Despite this, conservatives still try to convince the public that the Supreme Court is dangerously liberal. As hopelessly dated as this narrative is, it still holds power with much of the electorate. The challenge for progressive Senators is to use the Sotomayor hearings to change the focus to the 21st Century and the conservative threat of the Roberts Court, and particularly the threat it poses to the authority of Congress. Judiciary Committee Chairman Patrick Leahy and the newly-Democratic Senator Arlen Specter have raised these issues in remarks and letters, but these voices need to become a chorus in order for this new narrative to begin to take hold.

Conservative Senators will want to focus the Sotomayor hearings on aspects of their court agenda that are generally popular with the public - namely their promotion of gun rights, their fierce defense of property rights, and their attack on affirmative action. That's why you'll hear more than you ever wanted to know about Judge Sotomayor's votes in cases such as Maloney (gun rights), Didden (property rights), and Ricci (race conscious employment actions). Progressive Senators will want to shift the focus to cases that illustrate how overwhelmingly popular laws, such as the Clean Water Act, the Americans with Disabilities Act, the Voting Rights Act and the Bipartisan Campaign Reform Act, are in significant peril in the Roberts Court.

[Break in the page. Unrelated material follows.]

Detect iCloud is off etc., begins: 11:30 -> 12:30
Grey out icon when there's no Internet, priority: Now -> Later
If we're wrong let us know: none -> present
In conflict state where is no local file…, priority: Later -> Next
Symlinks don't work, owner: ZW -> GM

More important, progressive Senators need to start convincing the listening audience that in striking down, limiting and calling these laws into question, conservative Justices on the Court are departing from constitutional text and history and exceeding their judicial role.

It won't be easy for Chairman Leahy and his Democratic colleagues to make this the narrative of the Sotomayor hearings: the press will want to focus more on the judge and her Senate detractors. But Leahy has the Chairman's gavel and a big numerical advantage on the Committee and it is Congress' own turf that's being stepped on by the Roberts Court. There is no better time to raise these concerns than at the confirmation hearings for a new Supreme Court Justice. There is also no better way to establish the need for a Justice, like Sonia Sotomayor, who once stated that "the role of a judge is to follow the law, not to question its plain terms."

Senator Leahy and his colleagues on the Senate Judiciary Committee can help win both the debate over Judge Sotomayor and the broader battle over the future of the Supreme Court by turning the Sotomayor hearings into a referendum on the activism of the Roberts Court. The question is whether they can pull this off.